“是嗎,等我們先調查。”
沒有在乎地上暈厥的賈家祖孫,很快樓蘭就給傻柱作了證。
“這孩子估計受傷比較嚴重,小姑娘你下手有點狠啊。家長呢,趕緊先送孩子去醫院,等傷好後來派出所等著判刑。”
小茹子回家換了件衣服,這才出來哭哭啼啼的告狀李家兄妹毆打她兒子和婆婆的事。
“公安同志,我兒子才九歲被打成這樣你們就不管嗎。”
“嫌犯家屬,你兒子是先拿著擀麵杖來打的別人,還不允許還手了嗎,沒這種道理。”
“給你們幾人定成互毆吧,這還沒追究三個打一個的事。”
一盆水潑醒了賈張氏,二話不說給上了銬子。老虔婆剛撒潑幾句說什麼公安亂抓人又捱了兩警棍,老老實實的被抓走了。
棒梗被秦淮茹再一次送去了醫院,還借用前臺的電話打給了紅星軋鋼廠讓賈東旭提前回來。
無能的丈夫賈東旭聽說兒子被打暈,老母親被抓拉著易中海風風火火的趕了回來,這把老絕戶弄得有點不爽。
你家每次出事都找老子,真是服了。
“東旭,你跟我仔細說說出什麼事了。”
易中海邊跑邊說。
“師父,我媽被公安抓了,是傻柱報的案。棒梗被李家的賠錢貨打成重傷還不知道會怎麼樣,淮茹在電話裡就說了這麼多。”

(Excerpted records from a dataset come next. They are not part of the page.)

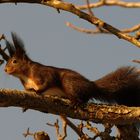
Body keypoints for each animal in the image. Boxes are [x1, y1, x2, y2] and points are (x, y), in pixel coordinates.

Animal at [3, 32, 140, 106]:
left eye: (14, 61)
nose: (5, 70)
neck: (25, 75)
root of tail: (92, 85)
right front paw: (33, 90)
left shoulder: (41, 71)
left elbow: (49, 80)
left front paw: (39, 91)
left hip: (69, 82)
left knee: (83, 96)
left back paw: (76, 101)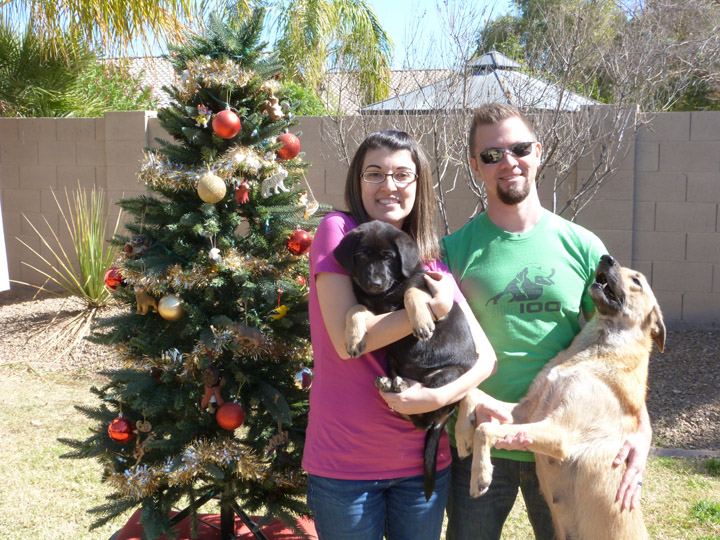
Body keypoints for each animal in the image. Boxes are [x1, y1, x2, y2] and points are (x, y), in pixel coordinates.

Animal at [336, 218, 480, 498]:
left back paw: (401, 387)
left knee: (424, 415)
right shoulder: (372, 309)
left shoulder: (426, 289)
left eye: (388, 257)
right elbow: (354, 308)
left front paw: (422, 321)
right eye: (362, 255)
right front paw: (353, 338)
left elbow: (411, 292)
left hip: (446, 377)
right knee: (414, 417)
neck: (384, 296)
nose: (374, 282)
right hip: (393, 362)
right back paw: (390, 384)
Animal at [456, 256, 664, 540]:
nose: (606, 258)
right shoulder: (527, 411)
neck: (593, 351)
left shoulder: (559, 432)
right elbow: (471, 394)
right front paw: (462, 435)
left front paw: (480, 474)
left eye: (636, 281)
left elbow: (485, 429)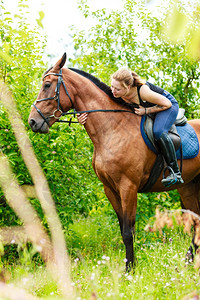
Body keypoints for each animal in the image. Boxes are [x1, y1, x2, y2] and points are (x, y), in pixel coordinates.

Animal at [28, 53, 200, 270]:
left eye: (48, 84)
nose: (32, 122)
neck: (112, 128)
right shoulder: (109, 188)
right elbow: (122, 229)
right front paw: (130, 266)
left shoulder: (128, 187)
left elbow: (128, 231)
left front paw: (129, 270)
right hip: (188, 186)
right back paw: (187, 262)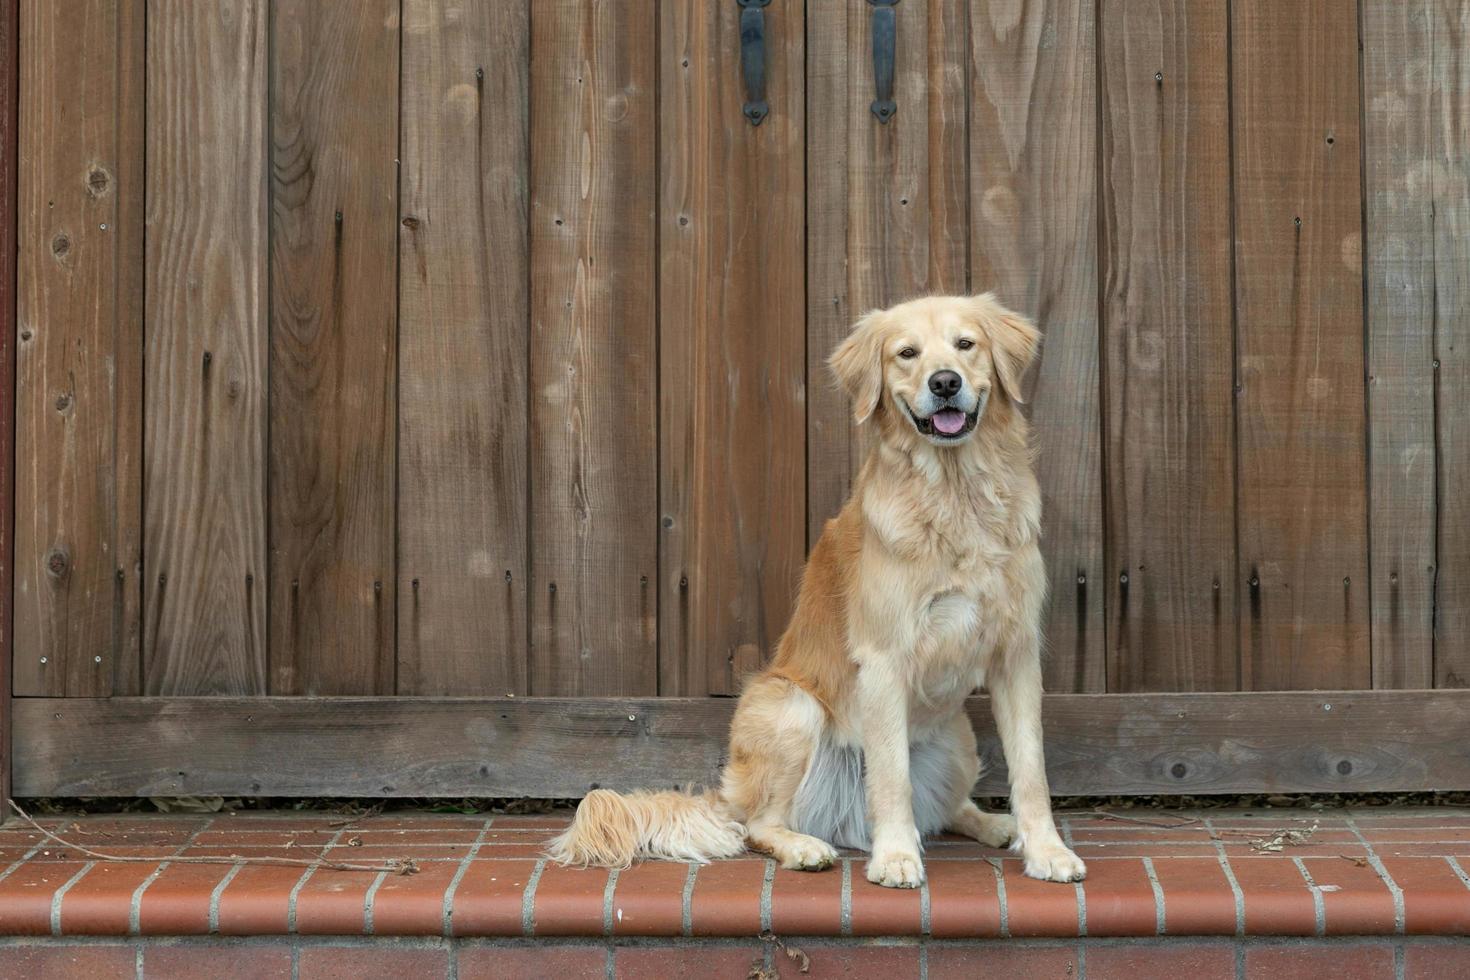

老絕戶差點氣死,“東旭你自己都沒弄清楚發什麼什麼就拉著我回來,還有一個來小時下班了就不能等等嗎!”
“哪怕知會一聲,等下班後我自然會去找柱子打聽情況。”
說話間兩人都跑出了軋鋼廠,易中海無奈的只能跟上。
“師父,傻柱這個狗東西必須賠錢,還要給我家帶飯盒,不然我肯定饒不了他!”
賈東旭根本不接茬,一個勁的攛掇易中海收拾傻柱。
老易心裡鄙夷,賈東旭可能是餓懵逼了腦子不好使,這是什麼狗話。
“東旭,不用說肯定是你媽手腳不乾淨或者在何家搞破壞來著,不然公安會抓人嗎,派出所又不是柱子開的。”
“我先幫你勸勸他,事兒不大就去撤案,咱們自己內部解決。”
一路小跑,給老絕戶和賈東旭都累成死狗了,氣喘吁吁的吐著舌頭去了醫院。
棒梗重度腦震盪,醫生說很有可能會昏迷十多天,運氣好十天之內醒過來就能保住性命,運氣不好就是一個植物人。
而且己經在催促秦淮茹交錢了,賈東旭得知棒梗搞不好會醒不過來一首昏睡下去,一屁股跌在地上。
“嗚嗚嗚,師父你要替我家報仇啊,我賈東旭發誓給您養老送終,棒梗是您看著長大的,就這麼死了嗷嗷嗷。”
賈東旭絕望的說。
“什麼啊東旭,誰說棒梗死了,醫生不是說昏迷麼,重度腦震盪也是腦震盪,死不了人!”